Ce sont nos histoires et c’est à nous de les raconter. (Aimé Césaire)

Le 7 juin 1994, quelques semaines avant la fin du génocide des Tutsis au Rwanda, Beata Umubyeyi Mairesse, alors adolescente de 15 ans, se cache avec sa mère, dans la cave d’un hôtel abandonné.

Autour d’elle, on tue sans discontinuer, elles sont cachées dans une cave où il faut être silencieux pour ne pas être découvert. Au loin, elles entendent parfois des cris.

Ce jour de juin 1994, des tueurs envahissent l’hôtel dans lequel elles sont cachées, débordant de bruit et de haine, ils pénètrent dans la cachette et quand ils découvrent Beata et sa mère immobiles et muettes de terreur, ces tueurs demeurent interloqués. Pourquoi ? Parce que Beata est métisse ; eux se disent à ce moment-là « Il y a une blanche face à nous. » Beata se met à leur parler français et leur dit qu’elle est française, et elle leur fait croire que son père est français, ce qui n’est pas le cas puisqu’il est polonais, et puis elle invente une histoire parce que qu’elle sait que pour eux, la France, c’est un pays ami, que le gouvernement français est considéré comme un allié, et elle leur dit « je suis de votre côté, vous ne pouvez pas me tuer. »

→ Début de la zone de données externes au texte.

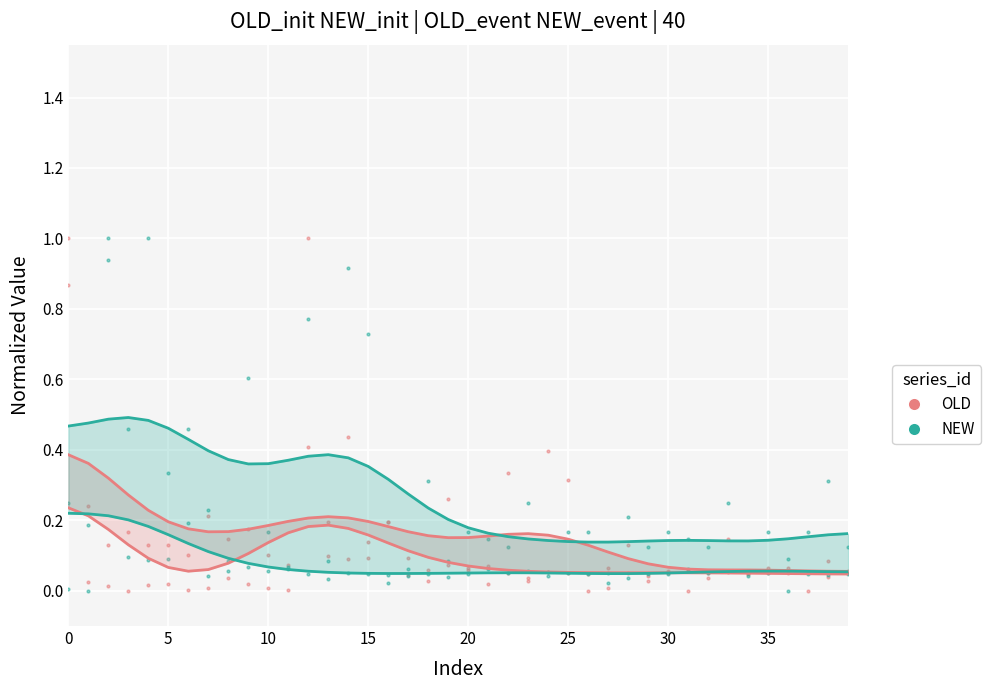

What is the difference between the maximum and second lowest values in the NEW_init series?

0.2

Dans l’horreur de ce massacre génocidaire, le français lui permet de traverser symboliquement et concrètement les frontières, cette langue lui sert de bouclier pour éloigner les tueurs.

C’est à l’école que Beata a appris le français.

Une autre jeune femme, imaginaire sans doute, doit, elle aussi, d’avoir été sauvée grâce à sa capacité à raconter des histoires. Shéhérazade réussit à sortir des ténèbres et repousse une mort certaine par la force de sa langue. Nous devons faire connaitre à nos élèves ces destins en accéléré, par le conte ou par l’Histoire, afin qu’ils sachent bien que la réponse à la question initiale est définitivement affirmative.